La nomination de Judith Suminwa Tuluka au poste de Première ministre de la République démocratique du Congo n’a pas seulement surpris. Elle a marqué une rupture historique. Pour la première fois depuis l’indépendance, la Primature congolaise est confiée à une femme, dans un environnement politique longtemps dominé par des codes masculins rigides. Mais réduire cet événement à une simple question de genre serait passer à côté de l’essentiel. Judith Suminwa s’impose avant tout par la compétence, la méthode et la constance.
Une trajectoire forgée par l’exigence et la discipline
Née le 19 octobre 1967 dans le territoire de Songololo, au Kongo Central, Judith Suminwa grandit au sein d’une famille de neuf enfants. Épouse de Roger Tuluka et mère de deux enfants, elle construit son parcours loin des projecteurs, avec une rigueur qui deviendra sa marque.
Titulaire d’un master en économie appliquée de l’Université libre de Bruxelles, complété par un diplôme d’études complémentaires en sciences du travail, elle développe très tôt une approche analytique des politiques publiques, fondée sur les chiffres, la planification et l’impact réel sur les populations.
Du développement au sommet de l’État
Avant son entrée en politique, Judith Suminwa fait ses preuves dans le secteur bancaire, puis au sein des agences des Nations unies, notamment au Programme des Nations unies pour le développement, où elle intervient comme experte senior sur des projets d’appui communautaire dans l’est de la RDC.
Ce passage par le terrain, au contact direct des réalités sociales et sécuritaires, façonne sa vision du développement comme un outil de stabilisation et de reconstruction.
Membre de l’Union pour la démocratie et le progrès social, elle débute son parcours politique comme coordinatrice adjointe du Conseil présidentiel de la veille stratégique au cabinet du ministre du Budget. En 2023, elle est nommée ministre nationale du Plan au sein du gouvernement Sama Lukonde II.
À ce poste, elle joue un rôle central dans la mise en œuvre du Programme de développement local des 145 territoires et dans la finalisation du Plan national stratégique de développement 2024–2028, démontrant une capacité rare à traduire une vision nationale en mécanismes opérationnels concrets.
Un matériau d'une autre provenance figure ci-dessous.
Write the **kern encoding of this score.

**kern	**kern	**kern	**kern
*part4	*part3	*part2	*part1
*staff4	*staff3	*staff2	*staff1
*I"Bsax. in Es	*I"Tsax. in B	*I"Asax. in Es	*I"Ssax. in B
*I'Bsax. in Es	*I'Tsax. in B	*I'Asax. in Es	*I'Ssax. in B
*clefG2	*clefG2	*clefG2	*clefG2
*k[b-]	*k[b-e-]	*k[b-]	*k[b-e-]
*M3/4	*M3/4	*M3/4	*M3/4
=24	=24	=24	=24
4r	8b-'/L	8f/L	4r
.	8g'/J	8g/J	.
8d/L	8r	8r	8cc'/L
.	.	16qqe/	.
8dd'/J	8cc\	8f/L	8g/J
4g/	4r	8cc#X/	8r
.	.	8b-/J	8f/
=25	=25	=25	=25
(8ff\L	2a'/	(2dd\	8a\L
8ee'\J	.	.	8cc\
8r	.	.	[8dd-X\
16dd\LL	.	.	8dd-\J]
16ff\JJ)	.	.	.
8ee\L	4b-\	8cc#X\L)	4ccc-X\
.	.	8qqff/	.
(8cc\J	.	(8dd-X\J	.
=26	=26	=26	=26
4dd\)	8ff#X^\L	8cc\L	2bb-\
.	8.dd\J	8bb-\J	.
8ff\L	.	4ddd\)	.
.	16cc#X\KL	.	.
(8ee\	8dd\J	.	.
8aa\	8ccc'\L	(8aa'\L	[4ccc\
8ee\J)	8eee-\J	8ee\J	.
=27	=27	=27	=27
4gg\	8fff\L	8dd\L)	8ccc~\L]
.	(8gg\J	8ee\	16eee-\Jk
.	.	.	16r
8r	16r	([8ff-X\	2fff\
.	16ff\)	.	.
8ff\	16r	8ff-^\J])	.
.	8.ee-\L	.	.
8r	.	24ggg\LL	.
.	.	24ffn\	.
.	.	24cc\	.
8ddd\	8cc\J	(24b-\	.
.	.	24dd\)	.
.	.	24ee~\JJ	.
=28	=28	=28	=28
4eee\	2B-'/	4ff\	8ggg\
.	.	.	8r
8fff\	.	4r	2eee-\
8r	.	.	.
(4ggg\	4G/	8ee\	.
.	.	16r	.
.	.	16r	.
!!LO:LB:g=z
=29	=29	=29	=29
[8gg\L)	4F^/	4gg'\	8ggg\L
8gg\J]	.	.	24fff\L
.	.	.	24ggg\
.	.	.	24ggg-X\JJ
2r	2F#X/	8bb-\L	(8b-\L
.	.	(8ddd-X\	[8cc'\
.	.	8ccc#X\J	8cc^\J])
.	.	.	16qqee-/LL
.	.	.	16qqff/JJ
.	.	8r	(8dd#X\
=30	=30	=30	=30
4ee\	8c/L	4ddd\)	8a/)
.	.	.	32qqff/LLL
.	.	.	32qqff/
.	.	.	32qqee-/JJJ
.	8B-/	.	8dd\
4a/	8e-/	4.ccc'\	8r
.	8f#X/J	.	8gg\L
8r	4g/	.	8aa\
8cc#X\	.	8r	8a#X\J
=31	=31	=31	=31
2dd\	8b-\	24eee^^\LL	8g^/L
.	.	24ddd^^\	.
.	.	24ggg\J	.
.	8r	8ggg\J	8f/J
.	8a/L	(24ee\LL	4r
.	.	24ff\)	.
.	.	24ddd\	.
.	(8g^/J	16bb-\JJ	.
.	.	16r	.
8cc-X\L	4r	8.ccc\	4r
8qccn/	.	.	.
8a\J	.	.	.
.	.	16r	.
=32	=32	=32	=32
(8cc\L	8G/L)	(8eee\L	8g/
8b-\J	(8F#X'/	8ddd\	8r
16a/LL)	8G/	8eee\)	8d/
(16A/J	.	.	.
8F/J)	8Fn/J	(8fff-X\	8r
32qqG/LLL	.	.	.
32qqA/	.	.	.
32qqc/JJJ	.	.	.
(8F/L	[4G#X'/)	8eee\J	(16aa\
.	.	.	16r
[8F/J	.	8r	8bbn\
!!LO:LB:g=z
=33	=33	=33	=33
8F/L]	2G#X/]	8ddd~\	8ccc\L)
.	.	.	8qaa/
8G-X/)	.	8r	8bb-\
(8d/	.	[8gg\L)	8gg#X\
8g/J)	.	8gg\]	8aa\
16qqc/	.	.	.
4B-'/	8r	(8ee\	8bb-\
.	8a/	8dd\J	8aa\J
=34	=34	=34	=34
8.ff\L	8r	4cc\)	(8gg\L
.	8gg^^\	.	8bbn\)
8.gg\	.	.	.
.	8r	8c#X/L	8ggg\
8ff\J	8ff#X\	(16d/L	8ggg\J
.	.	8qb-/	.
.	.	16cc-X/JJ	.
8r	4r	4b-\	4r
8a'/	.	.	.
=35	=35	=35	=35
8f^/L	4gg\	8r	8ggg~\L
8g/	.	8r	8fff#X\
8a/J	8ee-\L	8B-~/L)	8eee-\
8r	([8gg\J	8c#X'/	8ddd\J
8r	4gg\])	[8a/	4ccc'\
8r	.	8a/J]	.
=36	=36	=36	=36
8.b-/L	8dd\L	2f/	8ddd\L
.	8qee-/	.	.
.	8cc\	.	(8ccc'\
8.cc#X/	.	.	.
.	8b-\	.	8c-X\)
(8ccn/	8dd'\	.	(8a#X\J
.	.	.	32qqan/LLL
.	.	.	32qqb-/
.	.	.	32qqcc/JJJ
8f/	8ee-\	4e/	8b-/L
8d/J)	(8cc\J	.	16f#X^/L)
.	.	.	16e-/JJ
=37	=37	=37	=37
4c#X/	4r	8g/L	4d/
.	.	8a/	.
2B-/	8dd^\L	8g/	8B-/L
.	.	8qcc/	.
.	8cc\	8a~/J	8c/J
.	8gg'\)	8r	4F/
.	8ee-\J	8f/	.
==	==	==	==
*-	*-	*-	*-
Un style de leadership fondé sur la méthode
Judith Suminwa ne gouverne pas par la mise en scène. Son autorité se construit dans la maîtrise des dossiers, la coordination interinstitutionnelle et le suivi rigoureux des politiques publiques.
Dans un environnement politique où les concessions sont rarement faites aux femmes, elle impose une légitimité fondée sur la compétence plutôt que sur l’affrontement. Son leadership est technocratique, discret, orienté résultats. Une posture qui tranche avec les styles plus démonstratifs, et qui répond à une attente profonde de stabilité et d’efficacité.
Une Première ministre face aux urgences nationales
Le 1er avril 2024, le président Félix Antoine Tshisekedi la nomme Première ministre de la République démocratique du Congo. Sa prise de fonction intervient dans un contexte particulièrement exigeant, marqué par une crise sécuritaire persistante à l’est du pays, des attentes sociales élevées et une forte pression politique.
Dès ses premières déclarations, elle affirme une attention particulière aux populations de l’est, confrontées à l’insécurité et aux déplacements forcés, soulignant la nécessité de répondre avec fermeté et responsabilité aux menaces pesant sur l’intégrité territoriale.
Après l’investiture de son gouvernement par l’Assemblée nationale le 11 juin 2024, elle parvient à instaurer un climat de confiance. En 2025, le chef de l’État renouvelle sa confiance en lui confiant la direction d’un gouvernement élargi, intégrant des membres de l’opposition et de la société civile, signe d’une volonté d’ouverture et de cohésion nationale.
Une portée symbolique qui dépasse les frontières
En accédant à la Primature, Judith Suminwa rejoint un cercle encore restreint de femmes africaines ayant exercé le pouvoir exécutif au sommet de l’État, souvent dans des contextes politiques peu favorables à l’émergence féminine.
Sans discours militant, son parcours envoie un message puissant. Le leadership féminin peut s’imposer au plus haut niveau lorsque la compétence, la discipline et la vision prennent le dessus sur les stéréotypes.
Une figure qui inspire autrement
Judith Suminwa Tuluka incarne une nouvelle grammaire du pouvoir en République démocratique du Congo. Une autorité sans brutalité. Une rigueur sans arrogance. Une ambition ancrée dans le service public.
En entrant dans l’Histoire, elle ne cherche pas à incarner un symbole. Elle assume une responsabilité. Et c’est peut-être cela, aujourd’hui, la forme la plus exigeante du pouvoir.